Energy ω_c is measured in Joules (J)

Question 6

Capacitors:

Capacitor Current-Voltage Relationship

(Differential equation)

Answer 6

The current through a capacitor is proportional to the change in voltage:

i = C dv/dt

or

v(t)= 1/C ∫i(τ)dτ + v(t₀)

Question 7

Capacitors:

Instantaneous Power

delivered to a capacitor

(Differential Equation0

Answer 7

Starting with

p = i*v

Substitute for the current of the capacitor, i:

p = v* Cdv/dt

Question 8

Capacitors:

Unit of Capacitance

Answer 8

Farad - F

1 F = 1 Coulomb/Volt = 1 amp-sec/volt

Question 9

Capacitors:

Capacitance of a

Capacitor

Answer 9

Measure how capacitive it is, based on geometry and electrical Permittivity

C = 𝜀A/d

• A - Area of parallel plates
• d - distance between plates
• 𝜀 - Electrical Permittivity of insulating material

Question 10

Free Space

Electrical Permittivity

𝜀₀

Answer 10

𝜀₀

_{= 8.854 pF/m}

Question 11

Capacitors:

Equivalent Capacitance

of

Capacitors in Series

Answer 11

(Similar to resistors in parallel)

The inverse of the sum of inverses of individual capacitances

C_eq = 1 / ∑ 1/C_i

Question 12

Capacitors:

Capacitance of

two capacitors in series

Answer 12

C_eq = C₁C₂ / (C₁ + C₂)

Question 13

Capacitors:

Equivalent Capacitance of

Capacitors in Parallel

Answer 13

Simply the sum of capacitances:

C_eq = ∑C_i

or

C_eq = C₁ + C₂ + … + C_N

Question 14

Inductors:

Properties of Ideal Inductors

Answer 14

• If current is constant, voltage across the inductor is 0. Acts like short in a static DC circuit
• Current through the inductor cannot change instantly
• Inductor does not dissipate energy, it stores it

Question 15

Inductors:

Difference between

Ideal and Real Inductors

Answer 15

Ideal Inductors ignore winding resistance and capacitance.

Real Inductors

Have resistance and capacitance within the windings. Both can typically be ignored.
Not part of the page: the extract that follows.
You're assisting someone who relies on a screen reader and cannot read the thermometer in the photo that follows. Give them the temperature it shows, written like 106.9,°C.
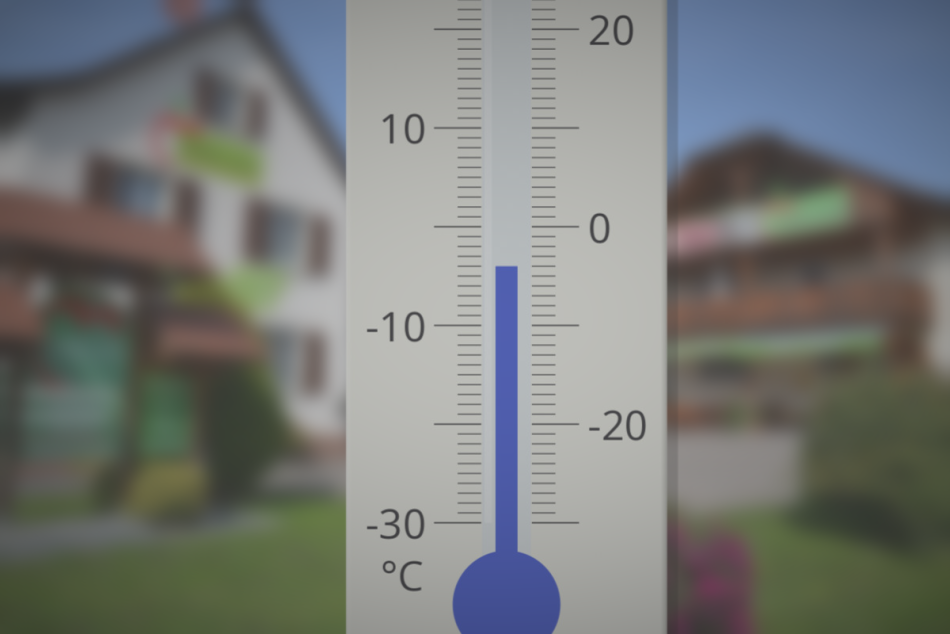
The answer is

Capacitance really only matters at high frequencies.

Resistance can be modeled by a small resistor in series with an ideal inductor

Question 16

Inductors:

Voltage across an Inductor

(Differential Equation)

Answer 16

v = L di/dt

This voltage OPPOSES current flow, so faster changes in current encounter more impedance

L = inductance, measured in Henries (H)

Question 17

Inductors:

Unit of Inductance

Answer 17

the Henry (H)

1 H = 1 volt-second/ampere

Question 18

Inductors:

Current through an inductor

as a function of voltage

Answer 18

I = (1/L) ∫v(𝝉)d𝝉 + i(t₀)

Question 19

Inductors:

Instantaneous Power

of an Inductor

Answer 19

Starting with

p = iv

Substitute in for voltage

p = (L di/dt)*i

Question 20

Inductors:

Energy Stored

in an Inductor

Answer 20

ω_L = (1/2) Li²

Question 21

Inductors:

Inductance of an Inductor

Answer 21

Inductance is a function of the geometric size of the loops, the size of the wire, number of loops and the magnetic permeability of the core.

L = µN²A/s

• N - Number of turns
• A - Cross sectional Area
• s - Axial length of coil
• µ - Permeability of core

Question 22

Inductors:

Free Space

Magnetic Permeability

µ₀

Answer 22

µ₀

₌ 4π x 10^-7 H/m

Question 23

Inductors:

Equivalent of Inductors

in Parallel

Answer 23

Similar to Resistors in parallel

Inverse of the sum of the inverses of individual Inductors

L_eq = 1 / ∑ ( 1/L_i )

or

L_eq = 1 / [1/L₁ + 1/L₂ + … + 1/L_n]

Question 24

Inductors:

Equivalent Inductance of

Inductors in Series

Answer 24

Similar to resistors in series:

Sum of individual inductances

L_eq = ∑ L_i

or

L_eq = L₁ + L₂ +…+ L_n